-- EXTRACTED TEXT --
-------------------------
California law requires that health plans have a provider dispute resolution process whereby providers can submit a dispute related to the payment of claims for healthcare services provided to plan members, DMHC noted.
California law also requires that health plans acknowledge provider disputes within two working days for electronic provider disputes and 15 working days for paper provider disputes and to resolve provider disputes within 45 working days, DMHC said. Within five working days of a written decision in favor of the provider, the plans must pay past-due payments, including interest and penalties.
"In this case, the plans failed to acknowledge a total 98,955 provider disputes within the required time frames, and a total of 32,635 provider disputes were not resolved in a timely manner," DMHC explained.
DMHC said the plans agreed to pay the penalties, which include a $5 million fine for the Blue Cross of California Partnership Plan and a $3.5 million fine for Blue Cross of California. In addition, the plans are taking corrective actions to improve response times to provider disputes.
-------------------------
-- ASSIGNMENT 1 --
Repeat the passage on provider disputes word for word, from "California law requires" to "members, DMHC noted.".
-- ASSIGNMENT 2 --
List every time limit, given in working days, that the passage on provider disputes states.
The records that come after this point are taken from a separate source and are unrelated to the passage on provider disputes.

-- DATASET ENTRIES --
-------------------------
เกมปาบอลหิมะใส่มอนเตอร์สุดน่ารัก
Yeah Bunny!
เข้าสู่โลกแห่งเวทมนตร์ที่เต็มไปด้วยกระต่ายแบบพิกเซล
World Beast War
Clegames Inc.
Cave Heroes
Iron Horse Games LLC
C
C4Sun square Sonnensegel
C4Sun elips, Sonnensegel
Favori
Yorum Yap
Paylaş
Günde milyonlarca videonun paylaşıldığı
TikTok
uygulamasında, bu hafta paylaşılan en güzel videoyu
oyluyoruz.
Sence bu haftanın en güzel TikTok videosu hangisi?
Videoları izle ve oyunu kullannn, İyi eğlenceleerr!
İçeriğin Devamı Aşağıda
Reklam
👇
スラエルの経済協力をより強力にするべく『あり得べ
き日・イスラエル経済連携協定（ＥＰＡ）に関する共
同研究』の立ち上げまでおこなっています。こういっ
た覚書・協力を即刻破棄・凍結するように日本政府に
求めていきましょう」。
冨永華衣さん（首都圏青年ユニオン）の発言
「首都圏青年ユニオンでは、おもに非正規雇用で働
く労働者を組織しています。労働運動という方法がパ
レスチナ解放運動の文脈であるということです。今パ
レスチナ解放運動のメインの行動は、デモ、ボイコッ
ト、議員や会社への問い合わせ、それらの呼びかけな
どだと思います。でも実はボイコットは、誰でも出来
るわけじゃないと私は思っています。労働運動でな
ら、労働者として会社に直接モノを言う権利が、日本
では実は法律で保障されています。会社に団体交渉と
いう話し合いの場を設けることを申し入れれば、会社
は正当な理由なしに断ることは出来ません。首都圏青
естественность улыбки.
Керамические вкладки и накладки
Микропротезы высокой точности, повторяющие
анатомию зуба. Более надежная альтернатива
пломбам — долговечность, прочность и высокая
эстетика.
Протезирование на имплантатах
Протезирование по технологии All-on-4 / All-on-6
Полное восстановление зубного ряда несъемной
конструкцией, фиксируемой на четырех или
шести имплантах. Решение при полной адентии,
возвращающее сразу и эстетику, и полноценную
-------------------------
-- FINAL ANSWER 1 --
California law requires that health plans have a provider dispute resolution process whereby providers can submit a dispute related to the payment of claims for healthcare services provided to plan members, DMHC noted.

-- FINAL ANSWER 2 --
- Two working days to acknowledge electronic provider disputes
- 15 working days to acknowledge paper provider disputes
- 45 working days to resolve provider disputes
- Five working days after a written decision in favor of the provider to pay past-due payments, including interest and penalties